Monday, July 27, 2015

Terbukti, Jokowi Tak Bisa Memimpin dengan Baik





Manajemen kepemimpinan Joko Widodo (Jokowi) dinilai sangat buruk. Hal ini terlihat dari seringnya terjadi miskoordinasi antara Jokowi dengan para menterinya, bahkan lebih buruk lagi antara Jokowi dengan dengan wakilnya, Jusuf Kalla.



Begitu pendapat Direktur Eksekutif Nurjaman Center for Indonesian Democracy (NCID) Jajat Nurjaman dalam keterangannya kepada redaksi, Kamis (23/7).



"Kunci dari permasalahan ini ada pada Jokowi sendiri," tegasnya.

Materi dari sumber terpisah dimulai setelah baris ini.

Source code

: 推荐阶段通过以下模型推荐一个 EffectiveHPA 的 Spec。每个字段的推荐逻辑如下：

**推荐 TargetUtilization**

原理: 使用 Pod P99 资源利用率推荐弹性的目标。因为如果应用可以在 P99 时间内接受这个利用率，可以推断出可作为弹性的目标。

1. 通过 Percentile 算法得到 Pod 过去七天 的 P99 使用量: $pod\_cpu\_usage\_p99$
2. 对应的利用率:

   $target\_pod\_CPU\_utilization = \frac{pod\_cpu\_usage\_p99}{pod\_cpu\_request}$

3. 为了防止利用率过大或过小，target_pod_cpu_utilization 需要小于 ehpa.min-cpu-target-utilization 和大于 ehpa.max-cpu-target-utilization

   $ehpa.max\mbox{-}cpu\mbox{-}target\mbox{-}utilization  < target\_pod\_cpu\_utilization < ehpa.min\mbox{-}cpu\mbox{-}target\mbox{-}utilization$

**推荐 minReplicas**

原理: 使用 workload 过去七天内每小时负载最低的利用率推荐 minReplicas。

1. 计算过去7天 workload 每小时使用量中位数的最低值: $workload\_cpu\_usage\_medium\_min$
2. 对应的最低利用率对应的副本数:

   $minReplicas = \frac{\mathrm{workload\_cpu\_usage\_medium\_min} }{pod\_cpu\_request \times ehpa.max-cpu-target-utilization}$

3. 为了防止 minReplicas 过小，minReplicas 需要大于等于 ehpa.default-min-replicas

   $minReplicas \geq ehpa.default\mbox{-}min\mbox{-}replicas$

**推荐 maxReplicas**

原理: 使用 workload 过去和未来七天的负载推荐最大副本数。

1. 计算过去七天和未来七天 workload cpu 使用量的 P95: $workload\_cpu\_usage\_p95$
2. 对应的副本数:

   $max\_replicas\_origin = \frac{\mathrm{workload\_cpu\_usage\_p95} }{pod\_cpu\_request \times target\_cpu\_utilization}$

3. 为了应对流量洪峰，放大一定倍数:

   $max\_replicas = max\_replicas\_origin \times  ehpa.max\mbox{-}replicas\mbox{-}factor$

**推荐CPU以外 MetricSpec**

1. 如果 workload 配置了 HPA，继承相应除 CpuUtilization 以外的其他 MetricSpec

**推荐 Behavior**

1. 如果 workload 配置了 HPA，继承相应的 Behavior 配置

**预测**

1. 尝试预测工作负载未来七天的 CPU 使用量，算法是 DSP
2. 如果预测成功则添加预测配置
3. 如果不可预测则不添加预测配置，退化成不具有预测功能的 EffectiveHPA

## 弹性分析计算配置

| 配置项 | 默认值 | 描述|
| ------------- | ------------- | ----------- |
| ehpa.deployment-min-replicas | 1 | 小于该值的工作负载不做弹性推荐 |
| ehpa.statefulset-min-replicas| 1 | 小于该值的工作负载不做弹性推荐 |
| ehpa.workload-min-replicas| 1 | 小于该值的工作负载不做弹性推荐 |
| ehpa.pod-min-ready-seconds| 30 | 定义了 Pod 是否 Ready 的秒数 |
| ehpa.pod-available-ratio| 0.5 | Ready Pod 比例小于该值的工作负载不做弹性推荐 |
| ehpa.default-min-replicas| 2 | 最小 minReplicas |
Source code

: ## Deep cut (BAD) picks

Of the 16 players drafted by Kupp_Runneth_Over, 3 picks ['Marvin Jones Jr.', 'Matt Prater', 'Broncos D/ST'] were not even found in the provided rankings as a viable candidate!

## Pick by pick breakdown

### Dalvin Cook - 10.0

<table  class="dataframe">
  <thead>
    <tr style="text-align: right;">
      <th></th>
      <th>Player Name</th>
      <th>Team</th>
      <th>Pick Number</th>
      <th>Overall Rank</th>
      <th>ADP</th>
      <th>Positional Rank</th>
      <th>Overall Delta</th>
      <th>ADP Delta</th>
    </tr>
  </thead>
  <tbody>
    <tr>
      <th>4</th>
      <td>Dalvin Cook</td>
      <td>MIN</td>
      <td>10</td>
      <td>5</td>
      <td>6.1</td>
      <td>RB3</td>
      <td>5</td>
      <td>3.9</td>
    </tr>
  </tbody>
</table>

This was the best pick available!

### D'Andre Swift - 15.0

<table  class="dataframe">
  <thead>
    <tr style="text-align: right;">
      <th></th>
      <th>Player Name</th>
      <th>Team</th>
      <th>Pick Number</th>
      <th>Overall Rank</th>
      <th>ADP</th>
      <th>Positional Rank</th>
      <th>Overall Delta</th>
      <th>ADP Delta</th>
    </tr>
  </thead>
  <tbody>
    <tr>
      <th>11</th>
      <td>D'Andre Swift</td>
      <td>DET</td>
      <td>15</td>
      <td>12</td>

Bukti terbaru buruknya koordinasi pemerintahan Jokowi nampak dalam menyikapi tragedi Tolikara. Banyak pejabat yang membuat statement berbeda-beda padahal berangkat dari fakta yang sama. Mereka juga mengungkapkan persepsinya masing-masing dan tidak satu suara.



Padahal, kata Jajat, masalah Tolikara adalah masalah serius yang harusnya dapat diantisipasi dengan cepat oleh pemerintah, mengingat isu yang digulirkan adalah isu SARA. Dan jika tidak cepat diselesaikan bukan tidak mungkin kesatuan NKRI akan hancur.



"Ini semua tidak akan terjadi jika Jokowi mampu memimpin anak buah di dalam pemerintahannya dengan baik," kata Jajat.



Presiden Terlemah dalam Sejarah Indonesia



Joko Widodo juga dinilai sebagai presiden terlemah dalam sejarah Indonesia. Hal ini terjadi bukan saja karena Jokowi tidak memiliki modal dukungan politik yang cukup, melainkan juga karena ketidakmampuan pemerintahannya menghadapi situasi ekonomi global yang melemah.



Demikian pandangan analis politik dari Northwestern University, Prof. Jeffrey Winters seperti dikutip Wall Street Journal.



"Jokowi presiden terlemah sejak masa Gus Dur. Dia ditinju oleh tokoh-tokoh politik yang tidak peduli dia jatuh," ujar Jeffrey Winters.



Hal yang paling menonjol yang dicatat WSJ adalah hubungan Jokowi dan Ketua Umum PDI Perjuangan Megawati Soekarnoputri yang sangat kompleks. Walaupun Mega tidak memiliki posisi formal dalam pemerintahan, tetapi dia sangat mempengaruhi pemerintahan Jokowi.



Di sisi lain, walaupun kini menjadi partai penguasa, setelah selama satu dekade sebelumnya menjadi oposisi, pada faktanya di parlemen PDIP hanya memimpin koalisi kecil.



Orang-orang yang dekat dengan Mega dan Jokowi mengatakan bahwa keduanya kerap bertemu, dan Jokowi sering menerima saran dari Mega.



Beberapa investor asing keberatan dengan hal ini. Menurut mereka, ini memperlihatkan betapa Jokowi terikat pada gagasan nasionalisme yang membuat investasi asing menjadi sulit di Indonesia.



Selain Mega, tokoh politik lain yang saran-sarannya kerap didengarkan Jokowi adalah Aburizal Bakrie dan Prabowo Subianto.



Menurut Jeffrey Winters, kesalahan utama Jokowi karena bergerak terlalu cepat dari seorang walikota kota kecil menjadi pemimpin negara besar seperti Indonesia.



"(Jokowi) membutuhkan waktu yang cukup banyak untuk memilah siapa pemain politik pada level nasional, bagaimana mereka menjalin jaringan, apa agenda mereka dan bagaimana integritas mereka," ujar Jeffrey Winters lagi.



Ekonom dari Standard Chartered, Eric Sugandi, masih seperti dikutip WSJ mengatakan, bila Jokowi menghabiskan waktu terlalu banyak untuk melakukan pekerjaan rumah itu, maka dia terancam kehilangan kredibilitas.



"Saya rasa market sedang menunggu realisasi janji-janji Jokowi," ujarnya.